Schools rely upon good solid budget plans to survive the inevitable twists and turns that the school year provides. Education Business looks at why budget plans are only worthwhile if schools know they are keeping to them.
Good financial management in schools essentially comes down to maintaining knowledge of where money is coming in and knowing where money is going out.
The average revenue balance across all local authority maintained schools was £120,000. Additionally, 16,534 maintained schools held a surplus revenue balance – translating to an average surplus in each school with a surplus of £134,000. 5.4 per cent of schools were in deficit for the last academic year (2014/15).
With the current financial pressures that schools are facing with squeezed budgets and deficits, budget monitoring is becoming an increasingly important and effective element of financial good practice. Successful budget monitoring reports provide the necessary information about schools’ spending patterns that assist the schools’ management or finance staff to recognise and provide realistic forecasts of year-end under or overspends.
There are two key components of budget monitoring, one leading smoothly into the other. With the vast bulk of any school’s expenditure being on staffing costs, it is important enough to warrant its own process. This is payroll reconciliation – otherwise known as salary monitoring.
A good salary monitor will be a thorough check back of expected employee costs per month to actual employee costs.
The salary monitoring process will often not only identify incorrect staffing forecasts, but also incorrect payments to staff, creating a ‘win-win’ situation. It is important to note that any pending payments or corrections identified in the salary monitoring stage should be noted and used later.
When budget monitoring, be sure to include all year to date actual expenditure and as fine a detail as possible – nominal code for example. Couple this with any committed expenditure, which for staffing should be based on your latest staffing contractual information. At this point be sure to add back in the pending payments as these will otherwise be missed, as they won’t be in your actual expenditure.
Consider for a second that you have a two month back log of incremental rises. These would not be in your actual expenditure, and neither would they be in your commitments in your original budget profile – a hefty chunk of expenditure to not include in your year-end projection.

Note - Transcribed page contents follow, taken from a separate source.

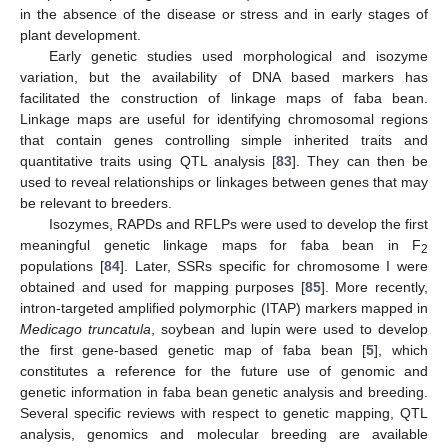
in the absence of the disease or stress and in early stages of
plant development.
Early genetic studies used morphological and isozyme
variation, but the availability of DNA based markers has
facilitated the construction of linkage maps of faba bean.
Linkage maps are useful for identifying chromosomal regions
that contain genes controlling simple inherited traits and
quantitative traits using QTL analysis [
83
]. They can then be
used to reveal relationships or linkages between genes that may
be relevant to breeders.
Isozymes, RAPDs and RFLPs were used to develop the first
meaningful genetic linkage maps for faba bean in F
2
populations [
84
]. Later, SSRs specific for chromosome I were
obtained and used for mapping purposes [
85
]. More recently,
intron-targeted amplified polymorphic (ITAP) markers mapped in
Medicago truncatula
, soybean and lupin were used to develop
the first gene-based genetic map of faba bean [
5
], which
constitutes a reference for the future use of genomic and
genetic information in faba bean genetic analysis and breeding.
Several specific reviews with respect to genetic mapping, QTL
analysis, genomics and molecular breeding are available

This could result in the school making key decisions on data which is not accurate, therefore spending the surplus only to realise two months later it never really existed. This has hopefully given an idea of the importance, but a couple of further tips to ensure you air on the side of caution and to avoid some commonly made mistakes.

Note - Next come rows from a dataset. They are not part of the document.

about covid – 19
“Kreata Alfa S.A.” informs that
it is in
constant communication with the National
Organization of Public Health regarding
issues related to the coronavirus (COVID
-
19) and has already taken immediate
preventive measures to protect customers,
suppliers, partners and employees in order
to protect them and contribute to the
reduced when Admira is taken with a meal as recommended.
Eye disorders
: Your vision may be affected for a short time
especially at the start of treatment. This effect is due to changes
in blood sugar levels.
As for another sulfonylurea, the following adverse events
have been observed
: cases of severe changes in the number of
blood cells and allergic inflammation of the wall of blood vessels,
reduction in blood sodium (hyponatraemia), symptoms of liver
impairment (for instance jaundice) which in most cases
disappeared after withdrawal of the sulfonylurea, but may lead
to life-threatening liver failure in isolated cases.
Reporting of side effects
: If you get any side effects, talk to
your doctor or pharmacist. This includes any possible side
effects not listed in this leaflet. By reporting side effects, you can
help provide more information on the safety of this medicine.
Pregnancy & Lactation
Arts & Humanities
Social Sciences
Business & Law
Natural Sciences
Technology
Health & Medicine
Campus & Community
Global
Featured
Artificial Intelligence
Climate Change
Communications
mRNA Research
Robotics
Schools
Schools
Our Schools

It is essential for schools to consider: budgeting for future open staffing positions, and have details of any contract details pencilled in, not just an amount. This will not only be far more accurate but will encourage employment within the scale range budgeted for; projecting year-end balances differently depending on the detail, such as for staffing items if running a salary monitor, project actuals plus commitments. It is important to see an underspend if it exists. You may need it elsewhere in your budget midway through the year; projecting a minimum of your original allocated budget for non-staffing, unless your actuals plus commitments exceed your allocated budget, in which case forecast this figure; and that all budget variances exceeding five per cent in either direction from your allocated budget should be justifiable and explained, which will give confidence to the governors.
The spreadsheet conundrum
With an understanding of the importance of budget monitoring, it demonstrates the need for a robust budget management system. Many schools have been using a trusted spreadsheet for some time with complex formulas and multiple worksheets. Not only are the spreadsheets familiar but a huge amount of time and effort was invested into building and maintaining them, and users are often apprehensive to implement a new system.

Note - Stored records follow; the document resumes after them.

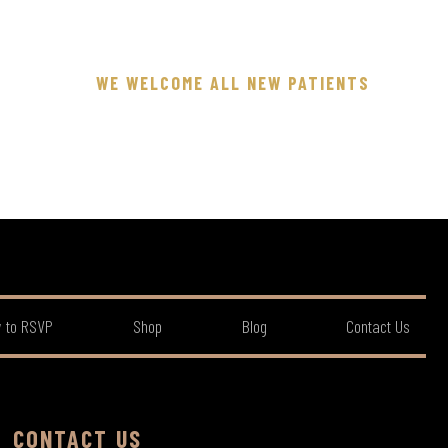
WE WELCOME ALL NEW PATIENTS
 to RSVP
Shop
Blog
Contact Us
CONTACT US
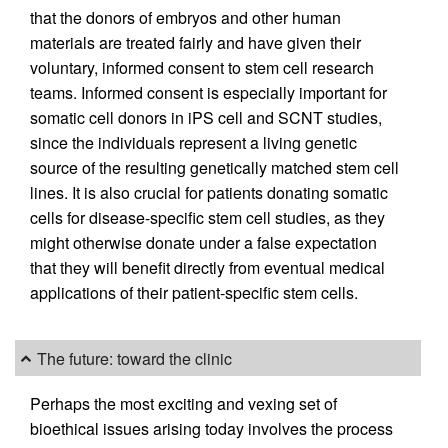
that the donors of embryos and other human
materials are treated fairly and have given their
voluntary, informed consent to stem cell research
teams. Informed consent is especially important for
somatic cell donors in iPS cell and SCNT studies,
since the individuals represent a living genetic
source of the resulting genetically matched stem cell
lines. It is also crucial for patients donating somatic
cells for disease-specific stem cell studies, as they
might otherwise donate under a false expectation
that they will benefit directly from eventual medical
applications of their patient-specific stem cells.
The future: toward the clinic
Perhaps the most exciting and vexing set of
bioethical issues arising today involves the process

Spreadsheets are known to carry inaccuracies with a simple formatting or formula errors that are hard to trace and correct. This leads to increasing mis‑calculation and budgets quickly lose substance and valuable time is wasted identifying and reconciling queries. In the event of a member of staff being absent, a significant handover may be required to explain the workings of the budget spreadsheet for anyone else to understand and continue to manage the data.
A user-friendly budget management system enables consistent data processing across multiple users within the school and access to permission-based information. This alleviates any key dependencies within the team and allows for succession planning.
After a practical budget management training session with live data, users will be able to set and analyse their budgets almost immediately. Business and finance managers are able to see the impact of any new budget scenarios, for example, increased or reduced teaching staff, at the click of a button. The time-saving and accuracy benefits alone delivers return on investment and value for money within just a few months.
While spreadsheets can be riddled with inaccuracies, require constant levels of maintenance and time, and hide anomalies, a good management system is the opposite. It offers a user-friendly and highly accurate way to manage the budget for the school, or, in fact, multiple budgets for multiple schools, and saves on time – which is a precious commodity in any educational establishment.